You probably know that sentence. Abraham Lincoln’s Gettysburg Address was a defining moment in the Civil War and in the history of America. He elegantly retells the story of who America is at a time when self-processed Americans in both the North and the South of the country were in a bitter battle that was tearing the country apart.

The “our” in Lincoln’s statement is unquestionably English/European/white settlers in the 1600s. It is false on many levels — English/Europeans had been trading and sometimes living in the northeastern part of the United States for about a century prior to the Mayflower. He is originating the country not with the wide sweep of colonization but with a particular moment. In no way does it acknowledge the people who were enslaved from Africa and brought to these shores early on. And it certainly implies that the “our” (as in, “our country”) in no way includes Native peoples who were already here.

Lincoln’s Thanksgiving Proclamation of 1863, which is part of the origin story of Thanksgiving as a national holiday, fits into a similar vein: he was aiming to bring the country together at a time when it was struggling. It speaks far more of the beauty of the landscape than the sheer ugliness of the war, lifting the spirits of a downtrodden society. It was an act of political genius….. And political acumen. By issuing it at that particular moment in the war, he demonstrated his cultural/social relevance and power across a divided country — including the South (and the West).

He was building on and very much influenced by the work of one of the most influential women in American history, Sally (Sarah) Josepha Hale, ‘editress’ of widely-read women’s magazines and perhaps the greatest single champion of Thanksgiving as a holiday. Her anti-slavery novel, Northwood, launched her career as a writer and brought Thanksgiving as a holiday to the attention of the American public. She saw Thanksgiving, which had some degree of being celebrated at various points in the Autumn in the northeast prior to her novel’s publication in 1823. She subsequently spent over two decades laboriously pushing for it to become a national holiday to bring the people together — at home. Her passion and reasoning were primarily for white America. The ‘godmother of Thanksgiving’ was not, so far as I can tell, particularly concerned about her country’s relationship with native peoples.

Forefather’s Day

Let’s now go a bit further back in time. Not to the 1600s, but to the early 1800s and late 1700s. At that time, Thanksgiving was somewhat randomly being celebrated in New England as a kind of harvest feast and local folk tradition, and we don’t know when the local tradition started. Hale certainly grew up with the holiday and loved it, influencing her subsequent pushing of it.

We do know that in 1769, the Colony Club (founded that same year) in Plymouth started celebrating Forefather’s Day, where they ate the traditional foods of New England and gave thanks to their Pilgrim forefathers, and told stories about their Pilgrim ancestors (including stories of Squanto helping the Pilgrims).

This was nearly 150 years after the Mayflower landed in 1620: certainly, no one alive at those gatherings had any recollection of what had actually happened then. Sometimes these gatherings were referred to as a Thanks Day. Possibly, the Club was solidifying a local food culture tradition.

This moment was caught up in solidifying a particular version of American history at a time, shortly before the American revolution, when increasing numbers of people (especially Catholics) who were not part of that strand of history were gaining political power. Indeed, even after Thanksgiving became a clear federal holiday, the Catholic Church did not support it, referring to it as a protestant holiday.

+---+

*What is asked*. Translate this sentence from the passage on the origins of Thanksgiving into Spanish: "Hale certainly grew up with the holiday and loved it, influencing her subsequent pushing of it."

+---+

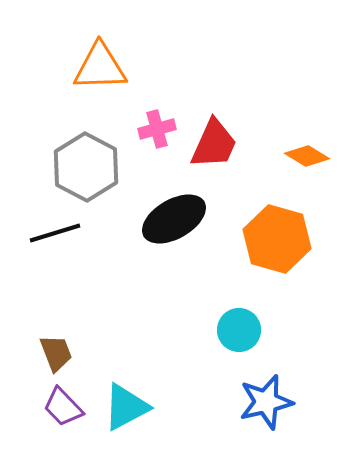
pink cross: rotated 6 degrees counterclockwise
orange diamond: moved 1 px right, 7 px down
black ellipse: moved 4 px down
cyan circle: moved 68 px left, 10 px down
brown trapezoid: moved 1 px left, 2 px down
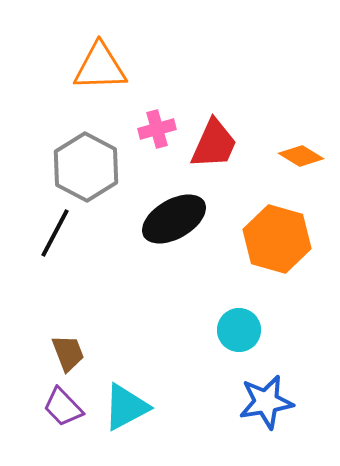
orange diamond: moved 6 px left
black line: rotated 45 degrees counterclockwise
brown trapezoid: moved 12 px right
blue star: rotated 4 degrees clockwise
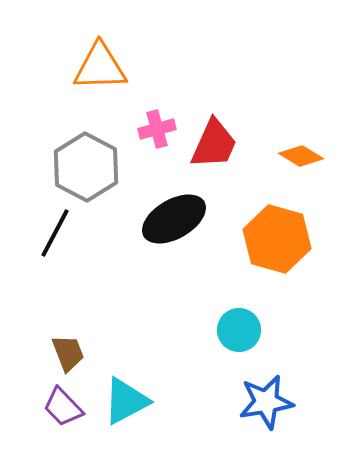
cyan triangle: moved 6 px up
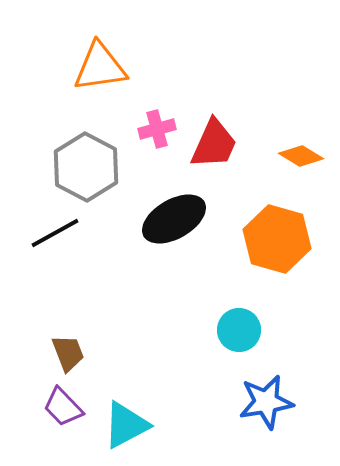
orange triangle: rotated 6 degrees counterclockwise
black line: rotated 33 degrees clockwise
cyan triangle: moved 24 px down
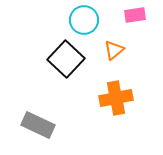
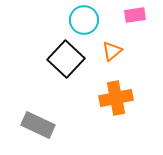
orange triangle: moved 2 px left, 1 px down
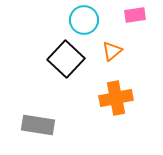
gray rectangle: rotated 16 degrees counterclockwise
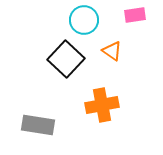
orange triangle: rotated 45 degrees counterclockwise
orange cross: moved 14 px left, 7 px down
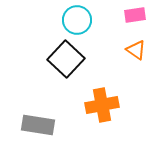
cyan circle: moved 7 px left
orange triangle: moved 24 px right, 1 px up
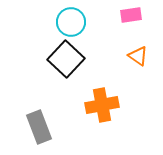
pink rectangle: moved 4 px left
cyan circle: moved 6 px left, 2 px down
orange triangle: moved 2 px right, 6 px down
gray rectangle: moved 1 px right, 2 px down; rotated 60 degrees clockwise
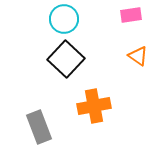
cyan circle: moved 7 px left, 3 px up
orange cross: moved 8 px left, 1 px down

+---+

*Solution for this task*. Hale sin duda creció con esa festividad y la adoraba, lo que influyó en su posterior empeño por promoverla.